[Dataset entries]
· · ·
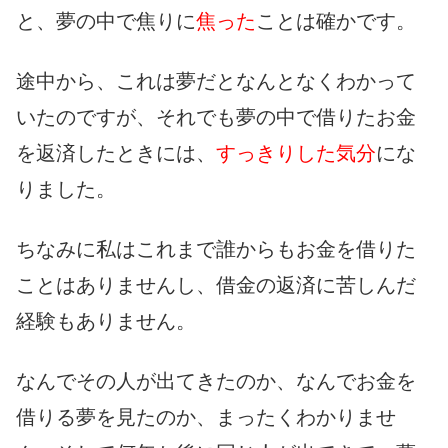
と、夢の中で焦りに
焦った
ことは確かです。
途中から、これは夢だとなんとなくわかって
いたのですが、それでも夢の中で借りたお金
を返済したときには、
すっきりした気分
にな
りました。
ちなみに私はこれまで誰からもお金を借りた
ことはありませんし、借金の返済に苦しんだ
経験もありません。
なんでその人が出てきたのか、なんでお金を
借りる夢を見たのか、まったくわかりませ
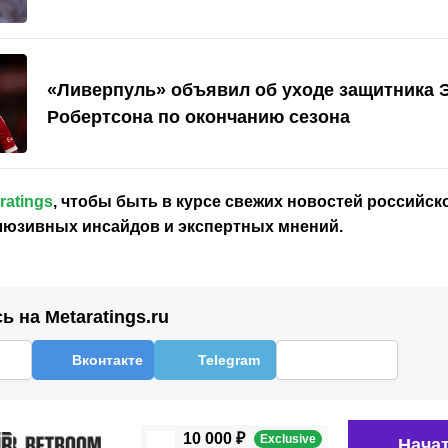
«Ливерпуль» объявил об уходе защитника
Робертсона по окончанию сезона
ratings
, чтобы быть в курсе свежих новостей
российск
клюзивных инсайдов и экспертных мнений.
 на Metaratings.ru
Вконтакте
Telegram
10 000 ₽
Exclusive
Начат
· · ·
• _Work instruction_:
Because only the text is wanted, repeat all the entries exactly and leave out the pictures.

• _Solution to this exercise_:
と、夢の中で焦りに
焦った
ことは確かです。
途中から、これは夢だとなんとなくわかって
いたのですが、それでも夢の中で借りたお金
を返済したときには、
すっきりした気分
にな
りました。
ちなみに私はこれまで誰からもお金を借りた
ことはありませんし、借金の返済に苦しんだ
経験もありません。
なんでその人が出てきたのか、なんでお金を
借りる夢を見たのか、まったくわかりませ
«Ливерпуль» объявил об уходе защитника
Робертсона по окончанию сезона
ratings
, чтобы быть в курсе свежих новостей
российск
клюзивных инсайдов и экспертных мнений.
 на Metaratings.ru
Вконтакте
Telegram
10 000 ₽
Exclusive
Начат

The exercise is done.